**Exercise prompt:**
Please transcribe the text of each of the items below word for word and line for line, leaving out the pictures.

Provided data section start

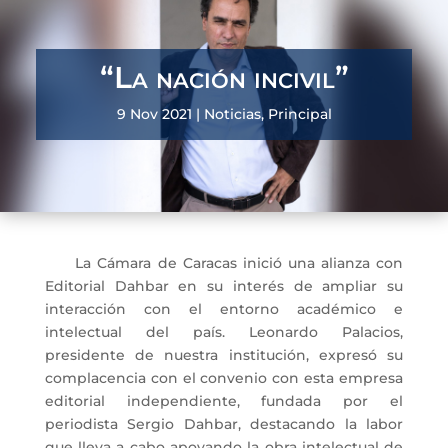
“La nación incivil”
9 Nov 2021
|
Noticias
,
Principal
La Cámara de Caracas inició una alianza con
Editorial Dahbar en su interés de ampliar su
interacción con el entorno académico e
intelectual del país. Leonardo Palacios,
presidente de nuestra institución, expresó su
complacencia con el convenio con esta empresa
editorial independiente, fundada por el
periodista Sergio Dahbar, destacando la labor
que lleva a cabo apoyando la obra intelectual de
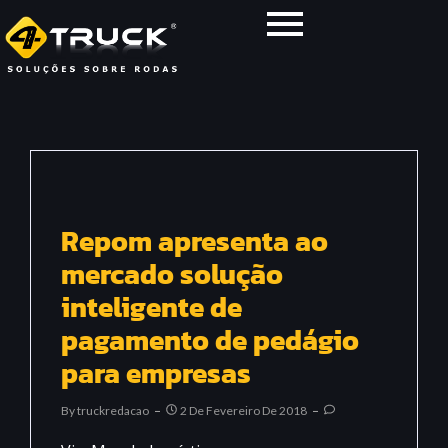
Repom apresenta ao
mercado solução
inteligente de
pagamento de pedágio
para empresas
By
Truckredacao
2 De Fevereiro De 2018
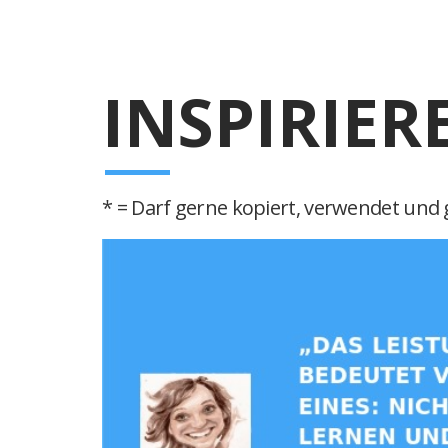
INSPIRIER
* = Darf gerne kopiert, verwendet und g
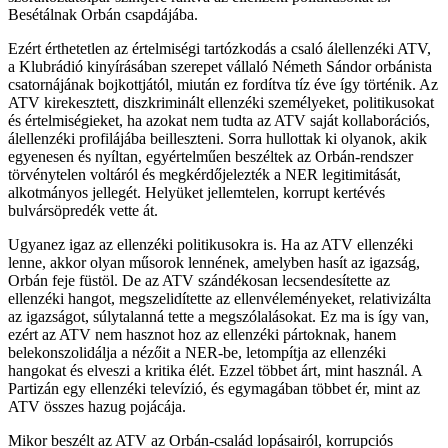
Besétálnak Orbán csapdájába.
Ezért érthetetlen az értelmiségi tartózkodás a csaló álellenzéki ATV,
a Klubrádió kinyírásában szerepet vállaló Németh Sándor orbánista
csatornájának bojkottjától, miután ez fordítva tíz éve így történik. Az
ATV kirekesztett, diszkriminált ellenzéki személyeket, politikusokat
és értelmiségieket, ha azokat nem tudta az ATV saját kollaborációs,
álellenzéki profilájába beilleszteni. Sorra hullottak ki olyanok, akik
egyenesen és nyíltan, egyértelműen beszéltek az Orbán-rendszer
törvénytelen voltáról és megkérdőjelezték a NER legitimitását,
alkotmányos jellegét. Helyüket jellemtelen, korrupt kertévés
bulvársöpredék vette át.
Ugyanez igaz az ellenzéki politikusokra is. Ha az ATV ellenzéki
lenne, akkor olyan műsorok lennének, amelyben hasít az igazság,
Orbán feje füstöl. De az ATV szándékosan lecsendesítette az
ellenzéki hangot, megszelidítette az ellenvéleményeket, relativizálta
az igazságot, súlytalanná tette a megszólalásokat. Ez ma is így van,
ezért az ATV nem hasznot hoz az ellenzéki pártoknak, hanem
belekonszolidálja a nézőit a NER-be, letompítja az ellenzéki
hangokat és elveszi a kritika élét. Ezzel többet árt, mint használ. A
Partizán egy ellenzéki televízió, és egymagában többet ér, mint az
ATV összes hazug pojácája.
Mikor beszélt az ATV az Orbán-család lopásairól, korrupciós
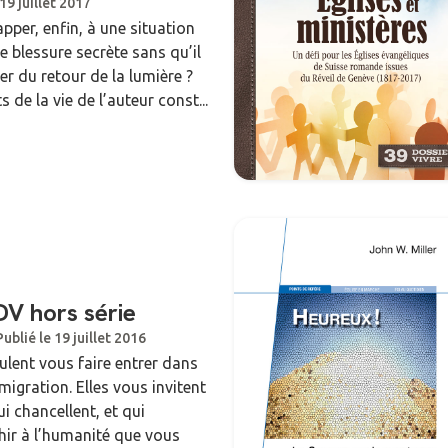
 19 juillet 2017
pper, enfin, à une situation
ne blessure secrète sans qu’il
er du retour de la lumière ?
de la vie de l’auteur const...
DV hors série
Publié le 19 juillet 2016
eulent vous faire entrer dans
migration. Elles vous invitent
ui chancellent, et qui
chir à l’humanité que vous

Provided data section end

**Answer:**
“La nación incivil”
9 Nov 2021
|
Noticias
,
Principal
La Cámara de Caracas inició una alianza con
Editorial Dahbar en su interés de ampliar su
interacción con el entorno académico e
intelectual del país. Leonardo Palacios,
presidente de nuestra institución, expresó su
complacencia con el convenio con esta empresa
editorial independiente, fundada por el
periodista Sergio Dahbar, destacando la labor
que lleva a cabo apoyando la obra intelectual de
Repom apresenta ao
mercado solução
inteligente de
pagamento de pedágio
para empresas
By
Truckredacao
2 De Fevereiro De 2018
INSPIRIER
* = Darf gerne kopiert, verwendet und g
Besétálnak Orbán csapdájába.
Ezért érthetetlen az értelmiségi tartózkodás a csaló álellenzéki ATV,
a Klubrádió kinyírásában szerepet vállaló Németh Sándor orbánista
csatornájának bojkottjától, miután ez fordítva tíz éve így történik. Az
ATV kirekesztett, diszkriminált ellenzéki személyeket, politikusokat
és értelmiségieket, ha azokat nem tudta az ATV saját kollaborációs,
álellenzéki profilájába beilleszteni. Sorra hullottak ki olyanok, akik
egyenesen és nyíltan, egyértelműen beszéltek az Orbán-rendszer
törvénytelen voltáról és megkérdőjelezték a NER legitimitását,
alkotmányos jellegét. Helyüket jellemtelen, korrupt kertévés
bulvársöpredék vette át.
Ugyanez igaz az ellenzéki politikusokra is. Ha az ATV ellenzéki
lenne, akkor olyan műsorok lennének, amelyben hasít az igazság,
Orbán feje füstöl. De az ATV szándékosan lecsendesítette az
ellenzéki hangot, megszelidítette az ellenvéleményeket, relativizálta
az igazságot, súlytalanná tette a megszólalásokat. Ez ma is így van,
ezért az ATV nem hasznot hoz az ellenzéki pártoknak, hanem
belekonszolidálja a nézőit a NER-be, letompítja az ellenzéki
hangokat és elveszi a kritika élét. Ezzel többet árt, mint használ. A
Partizán egy ellenzéki televízió, és egymagában többet ér, mint az
ATV összes hazug pojácája.
Mikor beszélt az ATV az Orbán-család lopásairól, korrupciós
 19 juillet 2017
pper, enfin, à une situation
ne blessure secrète sans qu’il
er du retour de la lumière ?
de la vie de l’auteur const...
DV hors série
Publié le 19 juillet 2016
eulent vous faire entrer dans
migration. Elles vous invitent
ui chancellent, et qui
chir à l’humanité que vous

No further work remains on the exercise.